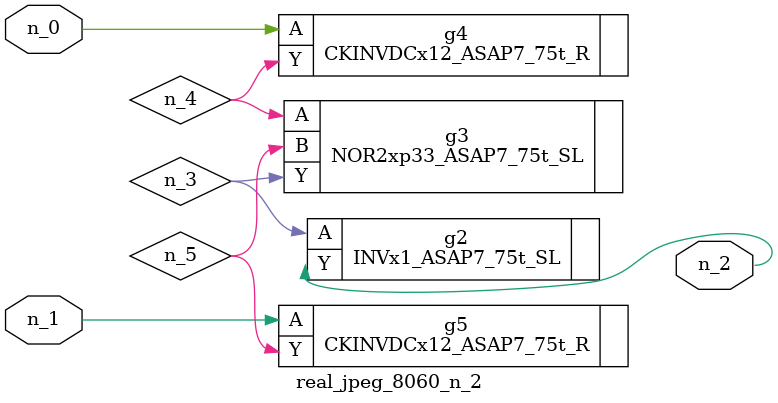
<source format=v>
module real_jpeg_8060_n_2 (n_1, n_0, n_2);

input n_1;
input n_0;

output n_2;

wire n_5;
wire n_4;
wire n_3;

CKINVDCx12_ASAP7_75t_R g4 ( 
.A(n_0),
.Y(n_4)
);

CKINVDCx12_ASAP7_75t_R g5 ( 
.A(n_1),
.Y(n_5)
);

INVx1_ASAP7_75t_SL g2 ( 
.A(n_3),
.Y(n_2)
);

NOR2xp33_ASAP7_75t_SL g3 ( 
.A(n_4),
.B(n_5),
.Y(n_3)
);


endmodule
</source>
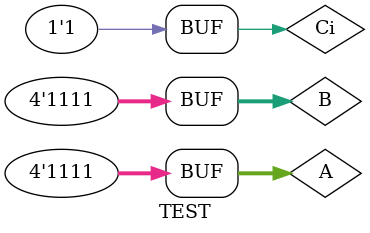
<source format=v>

module CARRY_LOOKAHEAD4 (
  input [3:0] A,
  input [3:0] B,
  input Ci,
  output reg [3:0] S,
  output reg Co
);
  reg [3:0] P, G;
  reg [3:0] C;
  integer i;

  always @(*) begin
    G = A & B;
    P = A ^ B;
    C[0] = Ci;

    // Ci+1 = Gi | Pi & Ci
    for (i = 0; i < 3; i++) begin
      C[i+1] = G[i] | (P[i] * C[i]);
    end
    Co = G[3] | (P[3] * C[3]);
    S = P ^ C;

  end
endmodule


`timescale 1ns / 1ps

module TEST();
  reg [3:0] A, B;
  reg Ci;
  wire [3:0] S;
  wire Co;

  CARRY_LOOKAHEAD4 CLA(A, B, Ci, S, Co);

  initial begin
    $display("Solution by Adheesh Trivedi");
    $display("===========================");
    $display("A    B    Ci | S    Co");
    $display("----------------------");
    $monitor("%b %b %b  | %b %b", A, B, Ci, S, Co);

    A = 4'b0000; B = 4'b0000; Ci = 0; #10;
    A = 4'b0001; B = 4'b0001; Ci = 0; #10;
    A = 4'b0010; B = 4'b0011; Ci = 0; #10;
    A = 4'b0100; B = 4'b0101; Ci = 0; #10;
    A = 4'b1010; B = 4'b1001; Ci = 0; #10;
    A = 4'b1111; B = 4'b1111; Ci = 0; #10;

    A = 4'b0000; B = 4'b0000; Ci = 1; #10;
    A = 4'b0001; B = 4'b0001; Ci = 1; #10;
    A = 4'b0010; B = 4'b0011; Ci = 1; #10;
    A = 4'b0100; B = 4'b0101; Ci = 1; #10;
    A = 4'b1010; B = 4'b1001; Ci = 1; #10;
    A = 4'b1111; B = 4'b1111; Ci = 1; #10;

  end
endmodule
</source>
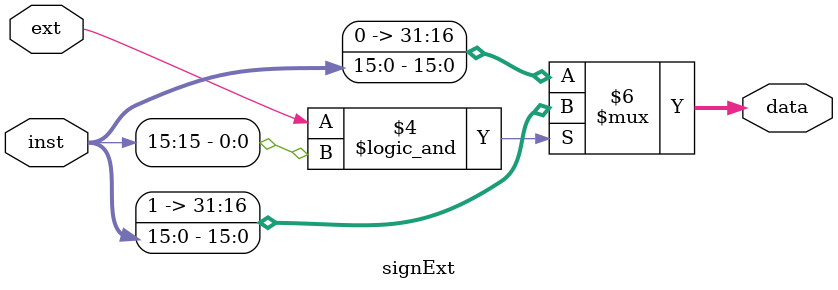
<source format=v>
`timescale 1ns / 1ps

module signExt(
    input [15:0] inst,
	input ext,
    output reg [31:0] data
    );
	
	always @ (inst or ext)
	begin
		if(ext == 1&&inst[15] == 1) data = {16'hffff,inst};
		else data = {16'h0000,inst};
	end
	
endmodule

</source>
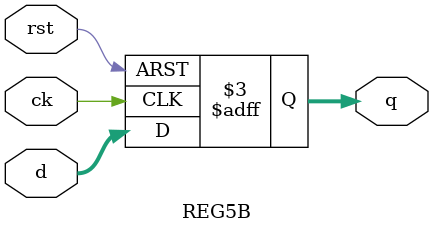
<source format=v>
module REG5B (rst, ck, d, q);
	
	input rst, ck;
	input[4:0] d; 
	output  reg[4:0] q;
	
	always @(posedge ck or negedge rst)
	
		begin 
			if (rst == 1'b0)
				q <= 5'b0000;
			else 
				q <= d; 
		end 
		
endmodule 
</source>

## [Prompt]
The answer must restate each entry word for word and contain no images.

## [Exercise response]
<source format=v>
module real_jpeg_8060_n_2 (n_1, n_0, n_2);

input n_1;
input n_0;

output n_2;

wire n_5;
wire n_4;
wire n_3;

CKINVDCx12_ASAP7_75t_R g4 ( 
.A(n_0),
.Y(n_4)
);

CKINVDCx12_ASAP7_75t_R g5 ( 
.A(n_1),
.Y(n_5)
);

INVx1_ASAP7_75t_SL g2 ( 
.A(n_3),
.Y(n_2)
);

NOR2xp33_ASAP7_75t_SL g3 ( 
.A(n_4),
.B(n_5),
.Y(n_3)
);


endmodule
</source>
<source format=v>

module CARRY_LOOKAHEAD4 (
  input [3:0] A,
  input [3:0] B,
  input Ci,
  output reg [3:0] S,
  output reg Co
);
  reg [3:0] P, G;
  reg [3:0] C;
  integer i;

  always @(*) begin
    G = A & B;
    P = A ^ B;
    C[0] = Ci;

    // Ci+1 = Gi | Pi & Ci
    for (i = 0; i < 3; i++) begin
      C[i+1] = G[i] | (P[i] * C[i]);
    end
    Co = G[3] | (P[3] * C[3]);
    S = P ^ C;

  end
endmodule


`timescale 1ns / 1ps

module TEST();
  reg [3:0] A, B;
  reg Ci;
  wire [3:0] S;
  wire Co;

  CARRY_LOOKAHEAD4 CLA(A, B, Ci, S, Co);

  initial begin
    $display("Solution by Adheesh Trivedi");
    $display("===========================");
    $display("A    B    Ci | S    Co");
    $display("----------------------");
    $monitor("%b %b %b  | %b %b", A, B, Ci, S, Co);

    A = 4'b0000; B = 4'b0000; Ci = 0; #10;
    A = 4'b0001; B = 4'b0001; Ci = 0; #10;
    A = 4'b0010; B = 4'b0011; Ci = 0; #10;
    A = 4'b0100; B = 4'b0101; Ci = 0; #10;
    A = 4'b1010; B = 4'b1001; Ci = 0; #10;
    A = 4'b1111; B = 4'b1111; Ci = 0; #10;

    A = 4'b0000; B = 4'b0000; Ci = 1; #10;
    A = 4'b0001; B = 4'b0001; Ci = 1; #10;
    A = 4'b0010; B = 4'b0011; Ci = 1; #10;
    A = 4'b0100; B = 4'b0101; Ci = 1; #10;
    A = 4'b1010; B = 4'b1001; Ci = 1; #10;
    A = 4'b1111; B = 4'b1111; Ci = 1; #10;

  end
endmodule
</source>
<source format=v>
`timescale 1ns / 1ps

module signExt(
    input [15:0] inst,
	input ext,
    output reg [31:0] data
    );
	
	always @ (inst or ext)
	begin
		if(ext == 1&&inst[15] == 1) data = {16'hffff,inst};
		else data = {16'h0000,inst};
	end
	
endmodule

</source>
<source format=v>
module REG5B (rst, ck, d, q);
	
	input rst, ck;
	input[4:0] d; 
	output  reg[4:0] q;
	
	always @(posedge ck or negedge rst)
	
		begin 
			if (rst == 1'b0)
				q <= 5'b0000;
			else 
				q <= d; 
		end 
		
endmodule 
</source>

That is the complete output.